El Vaticano puede impedir la inhumación de Franco en La Almudena, pero igual no lo hace
La negligencia del Gobierno en el plan de evacuación de Franco —era una buena idea exhumarlo y una mala praxis descuidar los pormenores del destino— no contradice el cinismo con que el Vaticano pretende sustraerse a su responsabilidad en la hipotética glorificación catedralicia del caudillo. Francisco no hubiera tolerado que el dictador Videla fuera trasladado a la catedral de Buenos Aires, pero se desentiende del peligro de la idolatría franquista en La Almudena, hasta el extremo de simplificar la crisis a un problema bilateral entre la familia y el Estado español.
Ha incurrido Carmen Calvo en el error de presumir de un acuerdo vaticano que no existía, pero ha sobreactuado la Santa Sede en el énfasis de la rectificación, más o menos como si pretendiera represaliar al Gobierno socialista en sus iniciativas contra las leyes de Dios —la eutanasia, el aborto, el matrimonio gay— y como si relativizara la gravedad que implica canonizar a Franco en la catedral de Madrid, concediéndosele el derecho intolerable a un espacio de devoción.
La provocación puede y debe impedirse. No está claro si forzándose la letra de la ley de memoria histórica —el espíritu está bastante claro— o si reclamándose la mediación del Vaticano, cuya primera y única autoridad, Francisco, tanto puede recurrir a la imposición teocrática de la solución definitiva como puede sujetarse en el derecho canónico, toda vez que la inhumación de Franco en La Almudena y el correspondiente fetichismo necrófilo alterarían la normalidad del culto, más allá de revitalizar los fantasmas del nacional-catolicismo con el megáfono de Vox.
“Con la Iglesia hemos dado”, Sancho, espeta el Quijote a su escudero.
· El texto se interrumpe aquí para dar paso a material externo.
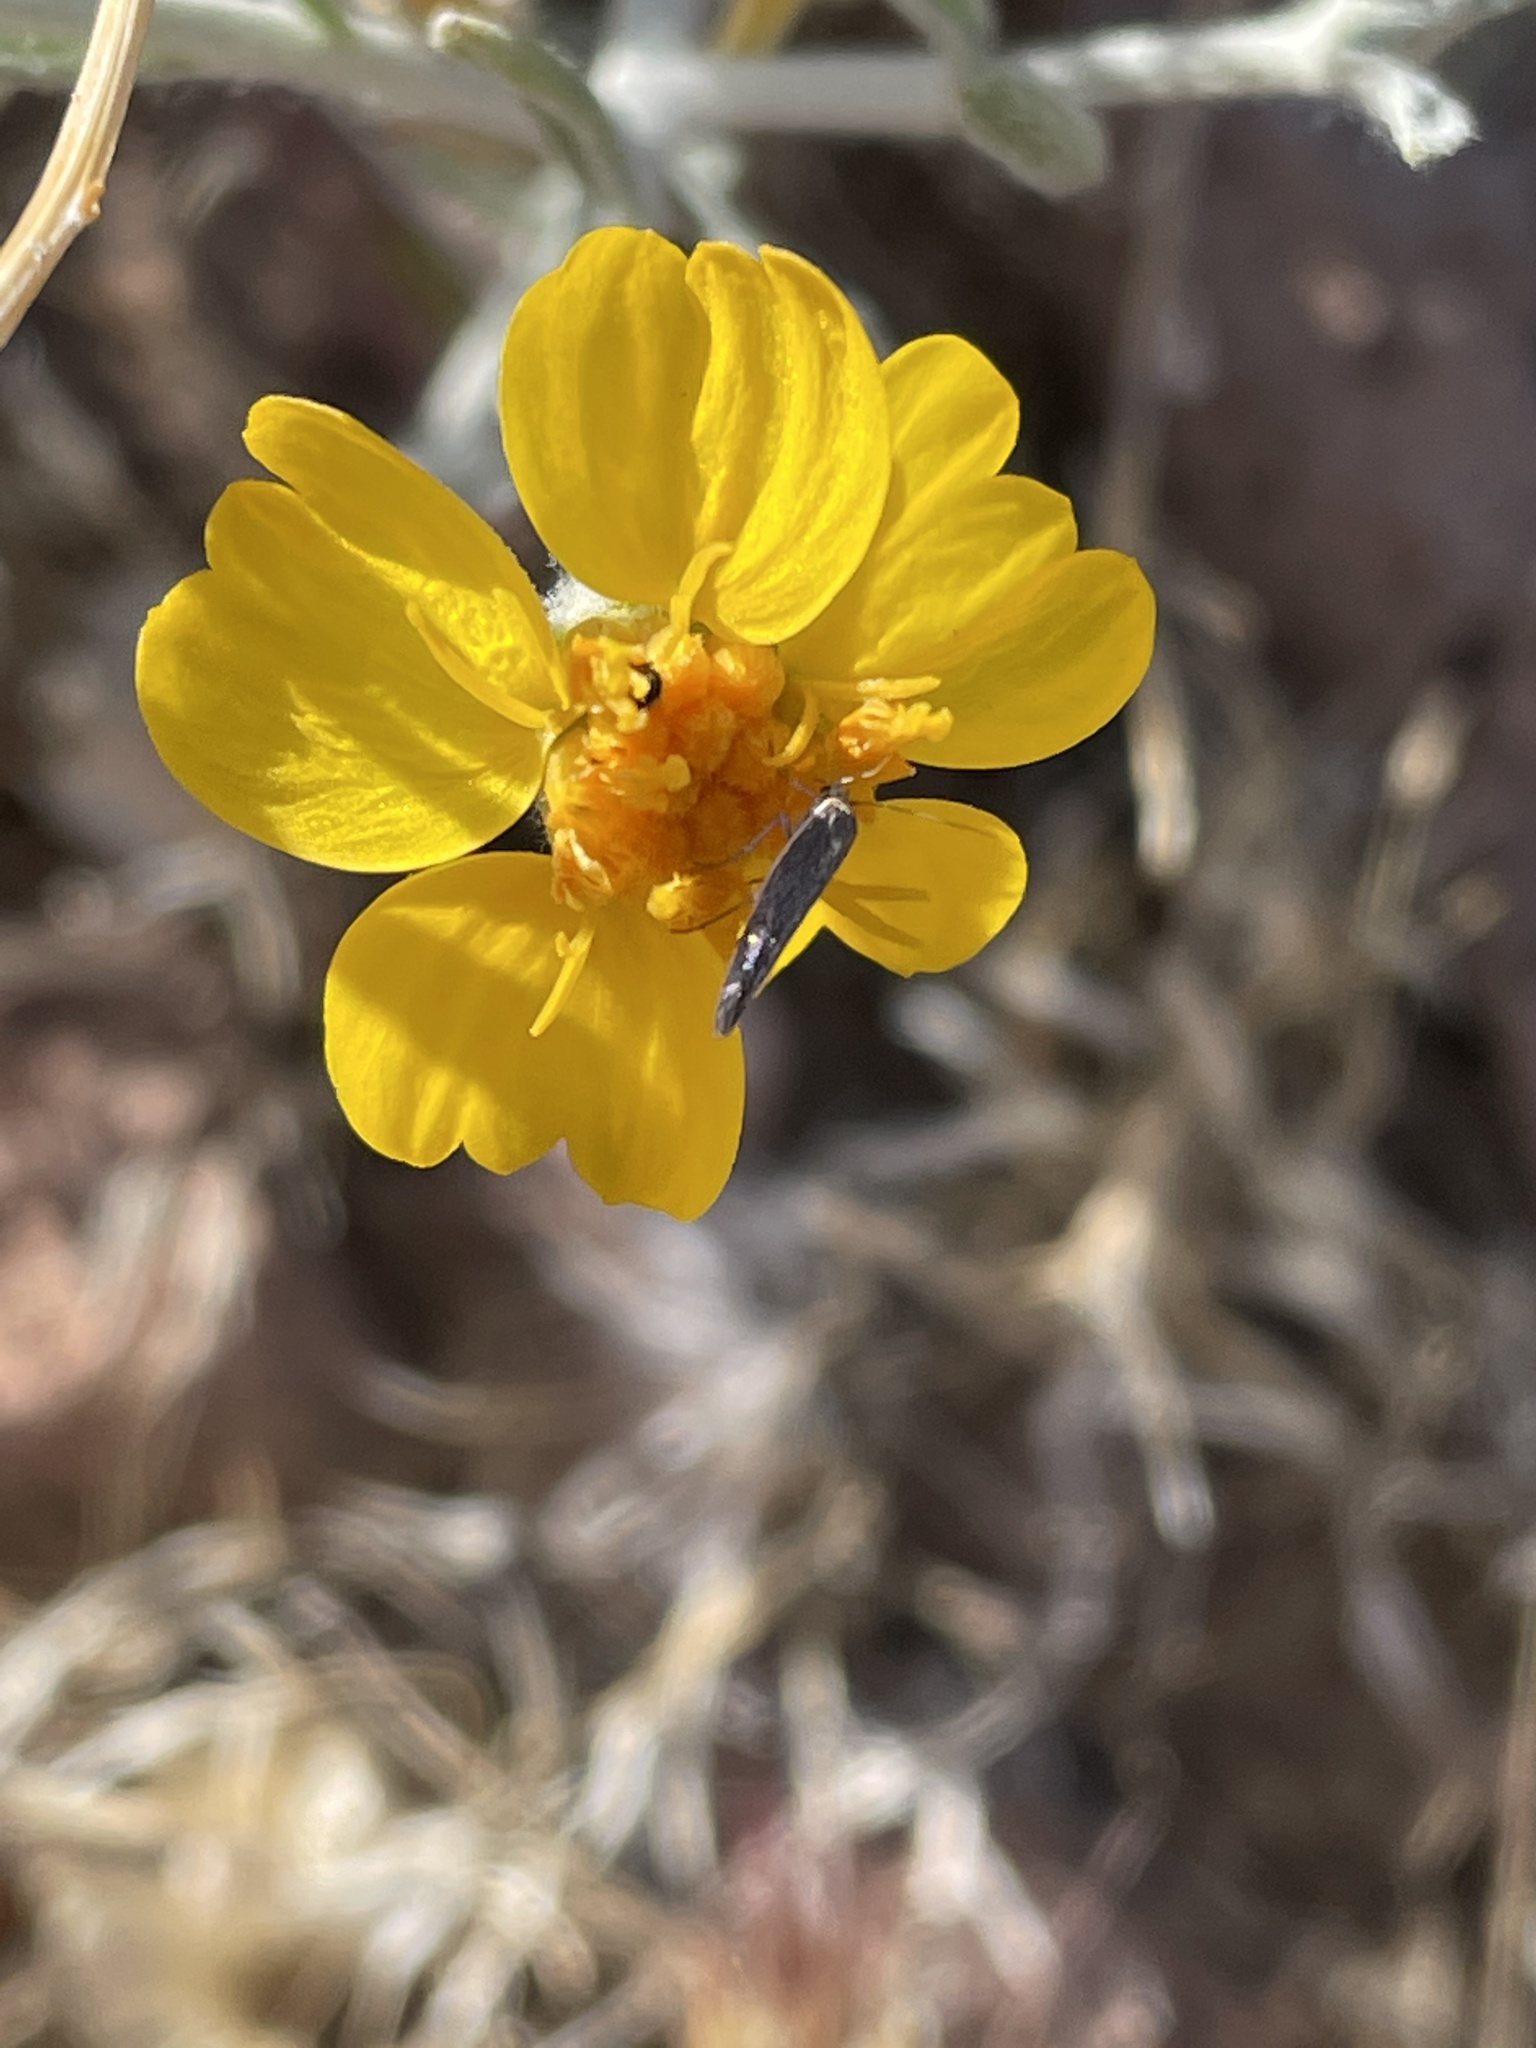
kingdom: Plantae
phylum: Tracheophyta
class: Magnoliopsida
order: Asterales
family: Asteraceae
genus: Psilostrophe
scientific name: Psilostrophe cooperi
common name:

Con la Iglesia hemos dado, Sánchez, se deduce de una resaca paródica de la novela cervantina encubierta en matices berlanguianos, pues el sindiós de la resurrección de Franco trasciende entre Halloween y el día de los difuntos, a semejanza de una tragicomedia que podría alojar un desenlace infame: sacar de Franco del túnel en que estaba sepultado para consagrarlo en la catedral de Madrid.
El Gobierno ha gestionado con torpeza el espectro del caudillo. La “operación ultratumba” tenía que haberse resuelto con la rapidez y asepsia de una misión paracaidista, pero los errores y las incongruencias, aun mereciendo el escarmiento de Sánchez en la gestión el expediente X, no merecen el castigo nacional de una canonización accidental de Franco.
Para evitarla, la Iglesia, el Vaticano, disponen de todos los instrumentos de coacción y de neutralización. En caso contrario, Francisco el revolucionario correría el riesgo de amparar el akelarre. Y de consentir no ya el culto idólatra a una momia, sino la condescendencia hacia un régimen entre cuyos cómplices no escasearon precisamente los obispos ni las avispas.